Que raconte le film ?

Fred Flarsky aime créer la polémique dans la colonne qu'il écrit pour un grand journal. Ses patrons lui demandent de mettre un peu d'eau dans son vin. Impulsif, Fred préfère démissionner. Désormais sans travail, il peine à rebondir jusqu'au jour où il croise le chemin de Charlotte Fields, une ministre qui va se lancer dans la course à la présidentielle. La femme politique, qui, par un heureux hasard, a été la baby-sitter de Fred, aime l'écriture de l'éternel adolescent. Afin de se démarquer, elle lui demande de rédiger ses discours. Très différents, Fred et Charlotte vont pourtant se rapprocher...

La critique :

La comédie romantique, comme tout bon philtre d’amour, demande des mains expertes pour être préparée, et également un savant mélange des divers ingrédients qui la composent, sous peine de la rendre indigeste pour ses spectateurs. Séduis-moi si tu peux réussit brillamment l’exercice grâce à un habile dosage entre un glamour hérité de l'Hollywood des films classiques, et une certaine idée de la modernité. Cela grâce à un personnage féminin plus volontaire et plus intéressant qu’à l’accoutumée dans la comédie romantique, ainsi qu'à des références culturelles contemporaines.

Pour réussir à fendre l’armure de Mad Will et atteindre son petit cœur de Poetic Lover (cf les années 90), le film s’articule autour d'un joli couple à l'écran chez lequel on sent une vraie alchimie entre les deux comédiens qui le compose. À ce titre, ce long-métrage confirme une fois encore les qualités d’actrice de Charlize Theron qui devant la caméra de Jonathan Levine devient une sorte de Clark Gable au féminin. Elle a cette aura des stars d’antan, un mélange indéfinissable de classe et de charisme. En outre, elle possède de nombreuses facettes dans son jeu, passant avec facilité du registre de la comédie à un jeu plus introspectif en lien avec sa stature de femme d‘État. Face à elle, Seth Rogen incarne une sorte de geek adolescent qui serait devenu un journaliste de terrain à la François Ruffin. Même s’il interprète un personnage proche de ses rôles passés, il joue avec beaucoup de délicatesse un amoureux vraiment touchant et rend tangibles les liens qu'il tisse avec la séduisante ministre des Affaires étrangères.
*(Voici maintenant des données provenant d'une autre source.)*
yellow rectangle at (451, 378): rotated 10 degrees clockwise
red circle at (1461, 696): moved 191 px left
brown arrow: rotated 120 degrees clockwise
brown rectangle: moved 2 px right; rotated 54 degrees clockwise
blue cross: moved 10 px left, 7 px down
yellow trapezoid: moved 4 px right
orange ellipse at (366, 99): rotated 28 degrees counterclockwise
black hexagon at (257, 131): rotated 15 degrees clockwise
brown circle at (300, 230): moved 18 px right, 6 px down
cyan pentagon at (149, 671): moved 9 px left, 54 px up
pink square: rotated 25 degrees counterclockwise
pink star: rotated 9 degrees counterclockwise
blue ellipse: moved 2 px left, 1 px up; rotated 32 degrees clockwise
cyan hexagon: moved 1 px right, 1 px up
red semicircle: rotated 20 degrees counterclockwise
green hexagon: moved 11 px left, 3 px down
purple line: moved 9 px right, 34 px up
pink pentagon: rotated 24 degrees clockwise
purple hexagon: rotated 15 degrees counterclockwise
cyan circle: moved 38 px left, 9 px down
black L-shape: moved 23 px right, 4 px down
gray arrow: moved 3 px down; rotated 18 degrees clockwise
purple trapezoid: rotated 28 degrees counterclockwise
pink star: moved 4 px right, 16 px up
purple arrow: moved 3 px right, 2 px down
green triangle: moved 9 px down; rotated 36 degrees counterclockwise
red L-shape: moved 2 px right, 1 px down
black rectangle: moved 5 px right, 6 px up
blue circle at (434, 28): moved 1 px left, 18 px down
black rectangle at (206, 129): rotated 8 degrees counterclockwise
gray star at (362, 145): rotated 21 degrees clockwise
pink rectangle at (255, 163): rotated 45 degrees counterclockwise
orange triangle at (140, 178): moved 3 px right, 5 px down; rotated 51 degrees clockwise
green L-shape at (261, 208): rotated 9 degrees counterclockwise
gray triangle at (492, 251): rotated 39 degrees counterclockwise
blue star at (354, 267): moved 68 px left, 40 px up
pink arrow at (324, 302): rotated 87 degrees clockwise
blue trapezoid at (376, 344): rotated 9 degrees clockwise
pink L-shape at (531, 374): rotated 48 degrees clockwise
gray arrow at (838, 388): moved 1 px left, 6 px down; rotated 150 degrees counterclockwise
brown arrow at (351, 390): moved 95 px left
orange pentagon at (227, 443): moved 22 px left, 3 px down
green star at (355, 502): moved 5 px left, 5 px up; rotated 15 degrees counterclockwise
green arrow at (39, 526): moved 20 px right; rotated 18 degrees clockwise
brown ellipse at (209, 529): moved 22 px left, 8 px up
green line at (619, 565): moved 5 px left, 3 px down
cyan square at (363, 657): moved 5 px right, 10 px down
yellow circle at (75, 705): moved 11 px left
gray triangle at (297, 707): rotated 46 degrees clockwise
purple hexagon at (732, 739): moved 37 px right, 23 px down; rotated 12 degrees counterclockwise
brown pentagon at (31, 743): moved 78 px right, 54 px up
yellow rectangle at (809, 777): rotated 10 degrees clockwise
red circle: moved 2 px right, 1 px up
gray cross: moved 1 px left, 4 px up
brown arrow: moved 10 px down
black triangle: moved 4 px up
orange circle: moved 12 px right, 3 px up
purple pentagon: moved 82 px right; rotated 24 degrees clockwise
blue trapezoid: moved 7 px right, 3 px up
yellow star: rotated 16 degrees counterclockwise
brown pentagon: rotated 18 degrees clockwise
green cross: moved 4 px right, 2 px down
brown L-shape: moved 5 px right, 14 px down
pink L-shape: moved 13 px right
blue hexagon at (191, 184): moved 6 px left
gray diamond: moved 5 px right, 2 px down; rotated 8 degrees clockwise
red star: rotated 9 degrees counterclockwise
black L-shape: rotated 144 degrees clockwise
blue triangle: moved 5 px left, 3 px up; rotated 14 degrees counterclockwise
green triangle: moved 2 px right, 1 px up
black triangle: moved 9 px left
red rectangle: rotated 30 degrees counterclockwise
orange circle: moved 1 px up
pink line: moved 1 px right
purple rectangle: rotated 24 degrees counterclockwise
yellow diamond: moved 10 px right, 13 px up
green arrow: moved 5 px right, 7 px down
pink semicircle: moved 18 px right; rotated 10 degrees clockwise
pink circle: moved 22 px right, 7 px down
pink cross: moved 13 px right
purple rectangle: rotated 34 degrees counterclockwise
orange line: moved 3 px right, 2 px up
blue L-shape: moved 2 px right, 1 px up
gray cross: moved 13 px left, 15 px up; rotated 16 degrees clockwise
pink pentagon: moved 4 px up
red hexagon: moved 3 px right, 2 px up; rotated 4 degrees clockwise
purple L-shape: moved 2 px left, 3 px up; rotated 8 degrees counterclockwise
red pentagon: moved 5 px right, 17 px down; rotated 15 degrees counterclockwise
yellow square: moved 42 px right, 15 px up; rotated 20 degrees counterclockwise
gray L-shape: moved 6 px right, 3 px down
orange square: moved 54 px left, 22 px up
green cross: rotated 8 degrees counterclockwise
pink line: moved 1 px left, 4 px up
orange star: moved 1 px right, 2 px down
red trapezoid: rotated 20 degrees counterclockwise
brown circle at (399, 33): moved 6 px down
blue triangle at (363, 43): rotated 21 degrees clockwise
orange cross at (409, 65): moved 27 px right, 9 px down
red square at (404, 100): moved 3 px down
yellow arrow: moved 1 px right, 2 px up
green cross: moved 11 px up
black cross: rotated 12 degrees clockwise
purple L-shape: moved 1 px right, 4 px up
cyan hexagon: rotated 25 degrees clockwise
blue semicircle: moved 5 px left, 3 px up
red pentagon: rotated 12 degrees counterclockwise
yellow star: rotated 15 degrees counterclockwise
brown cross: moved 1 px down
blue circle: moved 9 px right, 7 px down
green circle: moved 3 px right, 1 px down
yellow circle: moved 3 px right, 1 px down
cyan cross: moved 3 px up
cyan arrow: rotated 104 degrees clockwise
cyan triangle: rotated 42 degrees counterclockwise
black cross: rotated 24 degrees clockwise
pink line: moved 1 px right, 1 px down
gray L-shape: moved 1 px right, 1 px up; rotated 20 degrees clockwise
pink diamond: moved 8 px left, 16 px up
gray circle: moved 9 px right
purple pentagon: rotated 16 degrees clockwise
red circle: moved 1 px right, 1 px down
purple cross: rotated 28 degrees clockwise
Jonathan Levine, le réalisateur du long-métrage s’est d’abord fait un nom dans le cinéma indépendant américain. Il commence sa carrière comme assistant de Paul Shrader avant de signer les excellents All the Boys Love Mandy Lane et Wackness qui feront de lui un cinéaste à suivre. Si ses premières réalisations dans le cadre des studios n’ont pas forcement convaincu le public et surtout les critiques, il réussit cependant avec Séduis-moi si tu peux un numéro d’équilibriste rare. Il arrive en effet à proposer un film hollywoodien qui respecte les codes du genre, avec la naissance progressive des sentiments entre les deux protagonistes puis une succession d’épreuves pour mettre à mal cet amour, tout en nous proposant en filigrane un discours plutôt engagé et des scènes comiques assez subversives. Film ancré dans son temps, Séduis-moi si tu peux se veut une relecture féministe du Pretty Woman de Garry Marshall auquel il emprunte une chanson de la bande originale. Ainsi, Charlize Theron est présentée comme ambitieuse et forte. Elle est une figure de pouvoir nantie financièrement à la Richard Gere par rapport au journaliste incarné par Seth Rogen alors chômeur, et qui va finir par devenir une de ses plumes pour les discours. Dans le cadre d’un divertissement sentimental, le film nous dresse enfin un portrait pas toujours flatteur des arcanes politiques où les enquêtes d’opinion et le marketing ont remplacé les idées. Le dernier tiers de Séduis-moi si tu peux, dénonce ainsi un univers politique qui est devenu un monde de paraître aux mains des lobbys industriels et des instituts de sondage.

Le film fait surtout preuve d’un humour caustique assez rare dans l'Hollywood actuel, avec une ouverture du film nous qui donne à voir Seth Rogen infiltré chez des suprématistes blancs profondément idiots, et obsédés par leurs followers, ou bien dans cette scène de prise d’otages dans laquelle notre ministre doit sauver la vie d’un ressortissant américain, alors qu’elle est sous l’emprise de drogues. Un esprit politiquement incorrect, qui fait la fraîcheur d'une oeuvre flirtant avec un certain mauvais goût qui fait souvent mouche et évite le discours pudibond de beaucoup de comédies romantiques à l’eau de rose. Séduis-moi si tu peux est donc une histoire d‘amour assez touchante qui n’hésite pas à nous parler d’onanisme ou de pratiques sexuelles qui ne se limitent pas à l’habituel positon du missionnaire.

Cette fable sur le paraître avec une Charlize Theron en mode Grace Kelly qui s'unit avec un ours mal léché très attendrissant, est un grand film populaire qui réussit à nous faire croire encore en l’amour et que je vous invite à découvrir.